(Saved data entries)
===

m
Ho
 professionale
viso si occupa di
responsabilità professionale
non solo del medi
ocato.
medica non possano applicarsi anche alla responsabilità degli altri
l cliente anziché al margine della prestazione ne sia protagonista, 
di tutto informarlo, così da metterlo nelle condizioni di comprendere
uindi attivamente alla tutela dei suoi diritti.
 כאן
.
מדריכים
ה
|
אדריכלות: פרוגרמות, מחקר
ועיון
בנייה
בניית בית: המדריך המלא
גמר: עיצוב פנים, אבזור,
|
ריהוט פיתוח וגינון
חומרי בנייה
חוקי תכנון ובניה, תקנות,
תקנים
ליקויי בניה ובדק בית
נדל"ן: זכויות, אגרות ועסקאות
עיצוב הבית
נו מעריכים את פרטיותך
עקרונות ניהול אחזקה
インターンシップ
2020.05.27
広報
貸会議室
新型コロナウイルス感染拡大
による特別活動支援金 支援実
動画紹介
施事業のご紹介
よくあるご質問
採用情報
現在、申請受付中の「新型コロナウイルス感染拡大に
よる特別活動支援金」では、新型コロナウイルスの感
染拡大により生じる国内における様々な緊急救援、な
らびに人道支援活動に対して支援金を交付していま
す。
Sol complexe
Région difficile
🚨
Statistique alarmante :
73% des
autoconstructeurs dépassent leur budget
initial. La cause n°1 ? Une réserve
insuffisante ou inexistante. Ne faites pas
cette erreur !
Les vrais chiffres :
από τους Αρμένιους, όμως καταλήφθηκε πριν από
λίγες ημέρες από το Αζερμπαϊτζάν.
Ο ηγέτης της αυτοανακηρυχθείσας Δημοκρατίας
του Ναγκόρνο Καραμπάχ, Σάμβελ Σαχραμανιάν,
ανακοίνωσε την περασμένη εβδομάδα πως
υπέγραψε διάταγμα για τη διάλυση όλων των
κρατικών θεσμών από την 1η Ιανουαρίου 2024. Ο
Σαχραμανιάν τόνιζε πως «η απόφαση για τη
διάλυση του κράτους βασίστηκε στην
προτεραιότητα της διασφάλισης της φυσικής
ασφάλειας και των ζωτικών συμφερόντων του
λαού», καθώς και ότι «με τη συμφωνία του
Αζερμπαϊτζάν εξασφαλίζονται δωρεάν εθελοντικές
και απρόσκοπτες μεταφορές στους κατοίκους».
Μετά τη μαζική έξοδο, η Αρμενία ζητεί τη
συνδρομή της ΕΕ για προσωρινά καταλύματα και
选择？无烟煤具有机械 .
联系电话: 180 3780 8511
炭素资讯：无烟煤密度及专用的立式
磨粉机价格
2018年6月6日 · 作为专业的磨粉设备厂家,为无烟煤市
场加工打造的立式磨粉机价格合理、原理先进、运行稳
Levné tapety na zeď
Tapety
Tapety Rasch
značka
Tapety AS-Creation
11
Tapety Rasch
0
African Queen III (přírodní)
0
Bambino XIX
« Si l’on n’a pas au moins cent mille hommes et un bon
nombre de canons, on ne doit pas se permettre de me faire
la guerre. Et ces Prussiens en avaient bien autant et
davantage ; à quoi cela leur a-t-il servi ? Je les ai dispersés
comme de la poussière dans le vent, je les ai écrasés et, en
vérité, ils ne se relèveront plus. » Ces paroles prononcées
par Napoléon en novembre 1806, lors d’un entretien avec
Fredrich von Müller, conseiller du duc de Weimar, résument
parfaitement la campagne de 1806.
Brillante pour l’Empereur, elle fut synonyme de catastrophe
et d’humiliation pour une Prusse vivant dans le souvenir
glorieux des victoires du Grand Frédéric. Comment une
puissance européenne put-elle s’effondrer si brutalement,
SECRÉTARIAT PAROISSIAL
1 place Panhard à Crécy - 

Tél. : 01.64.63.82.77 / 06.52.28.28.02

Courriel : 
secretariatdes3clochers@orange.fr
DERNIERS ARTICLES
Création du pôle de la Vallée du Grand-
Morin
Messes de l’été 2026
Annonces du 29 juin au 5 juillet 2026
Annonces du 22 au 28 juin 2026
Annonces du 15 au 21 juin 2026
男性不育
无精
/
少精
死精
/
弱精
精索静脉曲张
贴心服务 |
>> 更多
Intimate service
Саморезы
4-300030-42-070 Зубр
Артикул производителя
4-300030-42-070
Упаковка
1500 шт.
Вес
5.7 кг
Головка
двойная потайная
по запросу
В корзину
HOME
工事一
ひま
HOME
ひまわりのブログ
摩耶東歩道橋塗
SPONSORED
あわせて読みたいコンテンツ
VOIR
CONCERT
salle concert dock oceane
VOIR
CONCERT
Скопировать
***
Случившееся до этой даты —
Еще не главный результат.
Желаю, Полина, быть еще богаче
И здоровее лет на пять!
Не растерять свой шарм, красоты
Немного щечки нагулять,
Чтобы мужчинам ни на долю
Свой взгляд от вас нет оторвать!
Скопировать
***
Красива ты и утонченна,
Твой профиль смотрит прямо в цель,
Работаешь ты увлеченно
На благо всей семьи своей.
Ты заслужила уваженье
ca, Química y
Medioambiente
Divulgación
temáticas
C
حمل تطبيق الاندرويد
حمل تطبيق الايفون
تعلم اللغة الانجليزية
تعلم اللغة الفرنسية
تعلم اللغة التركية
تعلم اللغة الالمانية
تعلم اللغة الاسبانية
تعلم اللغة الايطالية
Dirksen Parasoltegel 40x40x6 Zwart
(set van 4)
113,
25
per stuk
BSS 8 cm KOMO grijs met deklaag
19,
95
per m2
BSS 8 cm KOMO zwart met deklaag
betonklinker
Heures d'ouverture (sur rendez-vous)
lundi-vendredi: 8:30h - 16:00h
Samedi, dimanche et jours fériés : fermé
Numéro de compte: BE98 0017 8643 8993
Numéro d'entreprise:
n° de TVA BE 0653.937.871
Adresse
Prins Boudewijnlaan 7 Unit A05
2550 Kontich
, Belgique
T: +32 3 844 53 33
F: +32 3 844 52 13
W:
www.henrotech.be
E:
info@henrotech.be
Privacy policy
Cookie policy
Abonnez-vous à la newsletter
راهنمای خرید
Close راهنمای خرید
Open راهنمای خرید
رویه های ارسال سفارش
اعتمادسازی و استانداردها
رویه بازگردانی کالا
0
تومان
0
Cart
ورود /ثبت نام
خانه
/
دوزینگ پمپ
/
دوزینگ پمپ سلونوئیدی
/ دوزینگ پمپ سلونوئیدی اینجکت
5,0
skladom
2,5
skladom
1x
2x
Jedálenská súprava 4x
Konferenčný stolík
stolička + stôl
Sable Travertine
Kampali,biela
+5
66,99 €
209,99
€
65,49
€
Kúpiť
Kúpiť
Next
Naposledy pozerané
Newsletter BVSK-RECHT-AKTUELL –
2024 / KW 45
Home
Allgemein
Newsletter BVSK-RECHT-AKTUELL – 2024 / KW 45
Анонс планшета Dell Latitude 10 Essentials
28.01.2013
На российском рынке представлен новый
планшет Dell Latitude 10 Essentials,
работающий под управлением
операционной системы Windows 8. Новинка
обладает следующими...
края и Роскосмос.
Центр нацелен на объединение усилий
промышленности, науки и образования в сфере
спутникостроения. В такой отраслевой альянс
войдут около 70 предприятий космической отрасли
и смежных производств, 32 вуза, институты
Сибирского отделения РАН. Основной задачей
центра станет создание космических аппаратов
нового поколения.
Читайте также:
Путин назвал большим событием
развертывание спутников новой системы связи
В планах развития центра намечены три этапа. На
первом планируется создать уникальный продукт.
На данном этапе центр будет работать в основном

===

Your objective:
How many lines of the items contain the string "RECHT"? Reply with the number only.

Output for this task:
2